Tangerang, suaramediaa.id – Dugaan “jual beli jabatan”atau penyuapan untuk mendapatkan posisi empuk di lingkungan Pemerintah daerah Kabupaten Tangerang menjadi sorotan tajam dari sejumlah aktivis juga para pengamat kebijakan publik. Puluhan aktivis dan Pengamat kebijakan publik yang tergabung dalam Aliansi Aktivis Tangerang (AKTA), kaitan adanya dugaan suap serta ” jual beli jabatan”. pada sejumlah Organisasi Perangkat Daerah ( OPD) yang ada.
Koordinator AKTA, saat di temui beberapa rekan rekan media, di kediaman, Kp.Soka.Desa Cukanggalih Curug, Kabupaten Tangerang mengatakan, bahwa munculnya dugaan kuat praktik jual beli jabatan itu justru dari pengakuan sejumlah oknum ASN yang finansial nya terbilang lebih di sejumlah satuan kerja, terlihat sibuk mencari celah, tidak mengacu pada kompetensi serta di disiplin ilmu yang dimilikinya.
“Hasil kajian serta investigasi yang telah kita himpun, ada bukti pemberian sejumlah uang, atau buah tangan dengan jenisnya bervariatif, tentunya di sesuaikan dengan selera pejabat tinggi yang menjadi The decision maker untuk kepemimpinan di sejumlah OPD”, kata Ahmad Hardi.

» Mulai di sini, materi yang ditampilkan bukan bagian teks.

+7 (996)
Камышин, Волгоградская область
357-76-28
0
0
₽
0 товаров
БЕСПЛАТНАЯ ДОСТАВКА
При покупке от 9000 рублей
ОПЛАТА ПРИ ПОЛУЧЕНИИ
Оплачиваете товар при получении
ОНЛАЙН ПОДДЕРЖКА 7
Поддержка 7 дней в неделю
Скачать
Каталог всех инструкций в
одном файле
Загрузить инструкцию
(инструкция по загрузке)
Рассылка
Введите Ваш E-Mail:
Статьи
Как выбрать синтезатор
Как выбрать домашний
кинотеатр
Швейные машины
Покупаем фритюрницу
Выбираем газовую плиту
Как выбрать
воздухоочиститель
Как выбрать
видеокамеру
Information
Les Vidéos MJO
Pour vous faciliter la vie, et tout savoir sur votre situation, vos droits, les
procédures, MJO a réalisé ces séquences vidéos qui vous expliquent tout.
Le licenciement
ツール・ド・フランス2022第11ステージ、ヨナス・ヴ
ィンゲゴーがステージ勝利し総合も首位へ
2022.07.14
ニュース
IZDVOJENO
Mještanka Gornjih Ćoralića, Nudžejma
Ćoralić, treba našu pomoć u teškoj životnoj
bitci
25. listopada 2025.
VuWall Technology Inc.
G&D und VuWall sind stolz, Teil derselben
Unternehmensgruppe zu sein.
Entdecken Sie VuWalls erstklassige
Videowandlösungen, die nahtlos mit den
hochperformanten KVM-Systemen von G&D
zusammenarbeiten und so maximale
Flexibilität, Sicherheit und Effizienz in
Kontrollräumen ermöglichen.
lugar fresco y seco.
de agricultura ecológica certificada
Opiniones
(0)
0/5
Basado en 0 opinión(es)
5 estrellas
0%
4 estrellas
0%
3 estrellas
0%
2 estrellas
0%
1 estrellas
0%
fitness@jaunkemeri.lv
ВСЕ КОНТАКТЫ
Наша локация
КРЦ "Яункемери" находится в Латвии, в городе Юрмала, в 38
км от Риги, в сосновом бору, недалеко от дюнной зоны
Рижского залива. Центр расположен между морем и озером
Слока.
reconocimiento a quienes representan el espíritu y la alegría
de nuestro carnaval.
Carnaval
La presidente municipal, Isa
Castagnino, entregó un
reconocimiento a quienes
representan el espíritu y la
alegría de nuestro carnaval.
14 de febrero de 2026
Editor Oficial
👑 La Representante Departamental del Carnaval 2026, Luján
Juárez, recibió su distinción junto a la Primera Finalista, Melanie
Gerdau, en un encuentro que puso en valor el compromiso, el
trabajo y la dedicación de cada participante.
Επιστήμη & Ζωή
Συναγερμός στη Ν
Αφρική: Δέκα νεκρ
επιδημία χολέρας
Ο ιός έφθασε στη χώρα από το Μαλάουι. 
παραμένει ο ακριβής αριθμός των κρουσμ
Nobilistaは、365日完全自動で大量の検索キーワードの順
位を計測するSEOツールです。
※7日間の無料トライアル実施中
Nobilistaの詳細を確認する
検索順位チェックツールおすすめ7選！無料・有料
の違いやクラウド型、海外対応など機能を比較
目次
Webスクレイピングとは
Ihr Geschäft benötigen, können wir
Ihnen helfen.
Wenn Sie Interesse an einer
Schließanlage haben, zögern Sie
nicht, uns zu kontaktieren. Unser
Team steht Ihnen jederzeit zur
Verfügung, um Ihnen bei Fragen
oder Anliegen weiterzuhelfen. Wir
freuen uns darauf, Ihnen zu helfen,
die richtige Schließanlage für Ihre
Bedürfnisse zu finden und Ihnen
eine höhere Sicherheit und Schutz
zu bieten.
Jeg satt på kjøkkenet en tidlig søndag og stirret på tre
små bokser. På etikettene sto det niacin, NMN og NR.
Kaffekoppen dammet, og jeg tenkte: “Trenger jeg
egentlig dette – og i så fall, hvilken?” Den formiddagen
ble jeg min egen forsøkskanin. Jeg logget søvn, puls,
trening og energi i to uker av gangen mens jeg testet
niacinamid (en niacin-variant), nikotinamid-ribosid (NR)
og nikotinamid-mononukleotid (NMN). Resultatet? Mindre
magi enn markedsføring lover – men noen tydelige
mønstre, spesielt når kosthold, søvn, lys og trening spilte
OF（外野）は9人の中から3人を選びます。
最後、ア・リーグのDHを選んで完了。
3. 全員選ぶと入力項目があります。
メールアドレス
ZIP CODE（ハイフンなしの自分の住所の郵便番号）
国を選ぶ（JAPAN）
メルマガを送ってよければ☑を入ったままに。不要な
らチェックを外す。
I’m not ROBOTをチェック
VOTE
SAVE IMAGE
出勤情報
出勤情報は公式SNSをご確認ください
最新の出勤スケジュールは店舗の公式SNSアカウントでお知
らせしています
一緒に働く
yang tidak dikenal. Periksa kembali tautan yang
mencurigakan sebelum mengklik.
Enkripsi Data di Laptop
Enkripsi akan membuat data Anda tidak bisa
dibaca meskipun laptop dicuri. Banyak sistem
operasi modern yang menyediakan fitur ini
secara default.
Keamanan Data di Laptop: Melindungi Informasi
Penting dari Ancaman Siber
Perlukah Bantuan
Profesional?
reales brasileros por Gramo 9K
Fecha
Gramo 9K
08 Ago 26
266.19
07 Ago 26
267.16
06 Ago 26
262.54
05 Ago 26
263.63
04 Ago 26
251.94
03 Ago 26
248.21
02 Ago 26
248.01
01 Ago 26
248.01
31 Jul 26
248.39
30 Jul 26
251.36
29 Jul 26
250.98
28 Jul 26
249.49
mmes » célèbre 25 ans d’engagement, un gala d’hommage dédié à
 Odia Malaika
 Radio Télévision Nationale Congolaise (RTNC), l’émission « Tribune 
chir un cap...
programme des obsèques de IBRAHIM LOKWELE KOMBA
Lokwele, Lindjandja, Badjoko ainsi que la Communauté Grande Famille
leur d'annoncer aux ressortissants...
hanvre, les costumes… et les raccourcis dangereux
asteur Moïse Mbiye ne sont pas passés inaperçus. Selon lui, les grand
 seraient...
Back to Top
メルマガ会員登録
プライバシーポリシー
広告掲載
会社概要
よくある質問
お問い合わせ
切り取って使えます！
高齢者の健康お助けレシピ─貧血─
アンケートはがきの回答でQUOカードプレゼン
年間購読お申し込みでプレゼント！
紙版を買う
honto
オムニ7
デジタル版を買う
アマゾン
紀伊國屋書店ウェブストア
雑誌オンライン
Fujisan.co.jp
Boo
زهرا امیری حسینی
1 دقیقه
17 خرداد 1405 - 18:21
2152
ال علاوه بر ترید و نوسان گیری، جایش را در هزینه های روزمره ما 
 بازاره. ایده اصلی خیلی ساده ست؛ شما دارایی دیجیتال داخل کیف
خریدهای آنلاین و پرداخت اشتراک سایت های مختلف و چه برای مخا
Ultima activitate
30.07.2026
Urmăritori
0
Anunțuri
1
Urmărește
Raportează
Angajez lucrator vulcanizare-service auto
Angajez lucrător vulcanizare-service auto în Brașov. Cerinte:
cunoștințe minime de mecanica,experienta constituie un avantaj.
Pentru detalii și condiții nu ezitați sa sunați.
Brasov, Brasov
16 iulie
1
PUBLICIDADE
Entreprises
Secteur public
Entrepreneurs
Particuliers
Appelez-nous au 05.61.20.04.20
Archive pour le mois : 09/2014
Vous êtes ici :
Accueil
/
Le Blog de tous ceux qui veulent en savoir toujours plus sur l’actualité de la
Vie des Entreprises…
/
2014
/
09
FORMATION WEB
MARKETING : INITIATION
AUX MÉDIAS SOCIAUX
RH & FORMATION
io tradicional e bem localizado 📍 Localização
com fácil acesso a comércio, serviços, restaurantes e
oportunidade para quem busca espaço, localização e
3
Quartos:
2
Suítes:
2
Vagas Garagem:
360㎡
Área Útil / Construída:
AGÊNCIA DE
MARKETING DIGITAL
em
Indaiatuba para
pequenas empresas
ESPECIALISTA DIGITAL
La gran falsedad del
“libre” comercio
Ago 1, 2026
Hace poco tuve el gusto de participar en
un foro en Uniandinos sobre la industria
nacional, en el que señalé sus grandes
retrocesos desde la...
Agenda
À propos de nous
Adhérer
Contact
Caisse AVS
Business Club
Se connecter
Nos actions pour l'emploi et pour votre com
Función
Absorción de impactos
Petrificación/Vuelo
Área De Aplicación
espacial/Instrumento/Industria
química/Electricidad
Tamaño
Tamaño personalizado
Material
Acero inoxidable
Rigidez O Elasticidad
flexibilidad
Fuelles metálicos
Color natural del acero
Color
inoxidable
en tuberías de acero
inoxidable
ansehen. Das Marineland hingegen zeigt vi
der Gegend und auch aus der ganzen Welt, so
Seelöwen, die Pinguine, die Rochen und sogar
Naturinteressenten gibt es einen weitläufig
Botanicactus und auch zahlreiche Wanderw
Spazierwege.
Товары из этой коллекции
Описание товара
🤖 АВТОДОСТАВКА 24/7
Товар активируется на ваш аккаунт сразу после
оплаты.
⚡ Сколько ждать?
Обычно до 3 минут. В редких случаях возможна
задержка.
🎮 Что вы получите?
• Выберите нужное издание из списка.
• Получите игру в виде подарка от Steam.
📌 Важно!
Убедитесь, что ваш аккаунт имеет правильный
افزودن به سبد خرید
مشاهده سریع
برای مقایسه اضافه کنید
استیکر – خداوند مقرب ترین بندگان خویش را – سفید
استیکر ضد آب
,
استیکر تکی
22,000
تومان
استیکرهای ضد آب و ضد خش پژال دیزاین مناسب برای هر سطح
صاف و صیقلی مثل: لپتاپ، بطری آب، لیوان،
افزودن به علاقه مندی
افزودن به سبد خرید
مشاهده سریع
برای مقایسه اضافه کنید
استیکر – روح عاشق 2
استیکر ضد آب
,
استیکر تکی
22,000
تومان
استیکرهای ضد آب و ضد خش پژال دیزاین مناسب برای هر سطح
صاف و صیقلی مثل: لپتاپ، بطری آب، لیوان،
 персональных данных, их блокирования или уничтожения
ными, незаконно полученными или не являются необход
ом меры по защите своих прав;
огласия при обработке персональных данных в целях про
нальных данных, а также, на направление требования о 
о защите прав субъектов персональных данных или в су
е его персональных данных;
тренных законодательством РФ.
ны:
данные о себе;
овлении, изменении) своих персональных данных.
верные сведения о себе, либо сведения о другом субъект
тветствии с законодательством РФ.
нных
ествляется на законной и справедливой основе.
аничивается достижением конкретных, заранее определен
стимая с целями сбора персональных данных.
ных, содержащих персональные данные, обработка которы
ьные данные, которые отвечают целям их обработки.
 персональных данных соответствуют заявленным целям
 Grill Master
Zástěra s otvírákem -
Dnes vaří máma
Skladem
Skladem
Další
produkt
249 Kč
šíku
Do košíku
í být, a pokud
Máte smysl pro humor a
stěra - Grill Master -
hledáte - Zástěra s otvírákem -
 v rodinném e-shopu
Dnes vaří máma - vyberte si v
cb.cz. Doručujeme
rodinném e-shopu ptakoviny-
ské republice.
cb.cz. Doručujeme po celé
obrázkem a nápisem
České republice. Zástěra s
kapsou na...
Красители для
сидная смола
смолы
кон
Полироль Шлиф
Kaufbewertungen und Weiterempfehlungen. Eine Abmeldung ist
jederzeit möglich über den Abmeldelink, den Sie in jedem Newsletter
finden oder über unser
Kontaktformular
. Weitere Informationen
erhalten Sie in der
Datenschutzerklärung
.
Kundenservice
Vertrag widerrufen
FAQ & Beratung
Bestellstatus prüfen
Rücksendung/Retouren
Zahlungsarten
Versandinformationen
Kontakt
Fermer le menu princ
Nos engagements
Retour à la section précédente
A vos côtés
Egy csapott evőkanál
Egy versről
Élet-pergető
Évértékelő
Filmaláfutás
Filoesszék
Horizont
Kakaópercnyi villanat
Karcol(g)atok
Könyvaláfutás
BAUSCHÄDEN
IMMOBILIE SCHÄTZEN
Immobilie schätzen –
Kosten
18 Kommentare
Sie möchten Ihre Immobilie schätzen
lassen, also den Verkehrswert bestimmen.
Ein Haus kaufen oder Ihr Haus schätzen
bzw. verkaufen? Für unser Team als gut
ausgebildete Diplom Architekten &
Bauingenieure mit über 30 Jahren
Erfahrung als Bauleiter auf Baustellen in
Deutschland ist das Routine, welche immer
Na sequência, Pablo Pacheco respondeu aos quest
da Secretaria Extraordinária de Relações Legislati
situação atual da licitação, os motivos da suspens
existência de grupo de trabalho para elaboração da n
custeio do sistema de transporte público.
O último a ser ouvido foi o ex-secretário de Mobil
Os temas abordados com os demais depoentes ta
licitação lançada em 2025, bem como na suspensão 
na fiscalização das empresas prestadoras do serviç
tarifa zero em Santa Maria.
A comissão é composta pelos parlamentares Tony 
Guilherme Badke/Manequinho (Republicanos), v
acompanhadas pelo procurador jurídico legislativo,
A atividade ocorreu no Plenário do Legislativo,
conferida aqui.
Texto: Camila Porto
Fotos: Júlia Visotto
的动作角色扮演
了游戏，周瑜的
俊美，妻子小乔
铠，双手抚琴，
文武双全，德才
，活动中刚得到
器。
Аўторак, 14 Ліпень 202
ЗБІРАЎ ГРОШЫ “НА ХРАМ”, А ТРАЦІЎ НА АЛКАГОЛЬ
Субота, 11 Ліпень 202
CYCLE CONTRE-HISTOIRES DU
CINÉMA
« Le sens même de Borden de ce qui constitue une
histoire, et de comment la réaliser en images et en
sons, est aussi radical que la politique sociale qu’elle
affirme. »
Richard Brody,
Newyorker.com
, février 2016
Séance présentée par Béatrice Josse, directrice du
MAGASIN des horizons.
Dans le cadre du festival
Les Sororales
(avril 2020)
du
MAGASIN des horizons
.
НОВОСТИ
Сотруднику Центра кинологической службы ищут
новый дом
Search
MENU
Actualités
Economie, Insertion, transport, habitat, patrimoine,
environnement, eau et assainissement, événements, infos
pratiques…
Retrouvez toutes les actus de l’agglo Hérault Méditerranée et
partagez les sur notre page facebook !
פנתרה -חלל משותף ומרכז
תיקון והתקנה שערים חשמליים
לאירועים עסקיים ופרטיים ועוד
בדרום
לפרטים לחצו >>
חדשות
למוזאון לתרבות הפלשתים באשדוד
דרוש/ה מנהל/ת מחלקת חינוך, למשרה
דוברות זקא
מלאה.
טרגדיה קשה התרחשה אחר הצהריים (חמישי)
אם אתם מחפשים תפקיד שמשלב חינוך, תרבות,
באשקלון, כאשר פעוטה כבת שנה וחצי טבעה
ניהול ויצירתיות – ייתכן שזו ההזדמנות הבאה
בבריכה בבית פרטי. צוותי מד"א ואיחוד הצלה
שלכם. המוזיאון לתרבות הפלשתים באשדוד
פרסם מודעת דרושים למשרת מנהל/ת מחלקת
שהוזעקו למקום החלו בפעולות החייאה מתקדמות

Lebih lanjut Ahmad Hardi menjelaskan, para jaASN yang ber ambisi serta punya modal finansial yang cukup, jauh sebelum ada rotasi, mutasi dan promosi jabatan sudah disibukan dengan kunjungan ke kediaman beberapa petinggi. Dengn dalih silaturahmi.
Sementara itu, Kepala Badan Kepegawaian dan Pengembangan Sumber Daya Manusia (BKPSDM) Kabupaten Tangerang Beni Rahmat SH saat ditemui di Pendopo Bupati pekan lalu terkait hali itu, dirinya menjelaskan.
bahwa isu atau dugaan adanya suap jual beli jabatan di lingkaran OPD Kabupaten Tangerang tidak pernah terjadi, pihaknya juga membantah keras prihal muncul nya tersebut dan dugaan tersebut tidak benar.
“Tidak bisa begitu , bahwa dugaan tanpa ada dasar dan bukti, itu akan menjadi fitnah, jadi beberapa hal yang ada , silakan sampaikan, adukan dan laporkan kepada kami, kita akan proses selesai ketetapan hukum yang berlaku, andai itu benar adanya,, harus dilengkapi data dari sumber yang jelas dan terpercaya , kalau hanya sekedar dugaan , pembuktiannya mana, nanti hanya jadi fitnah, buktikan dong,” pungkasnya.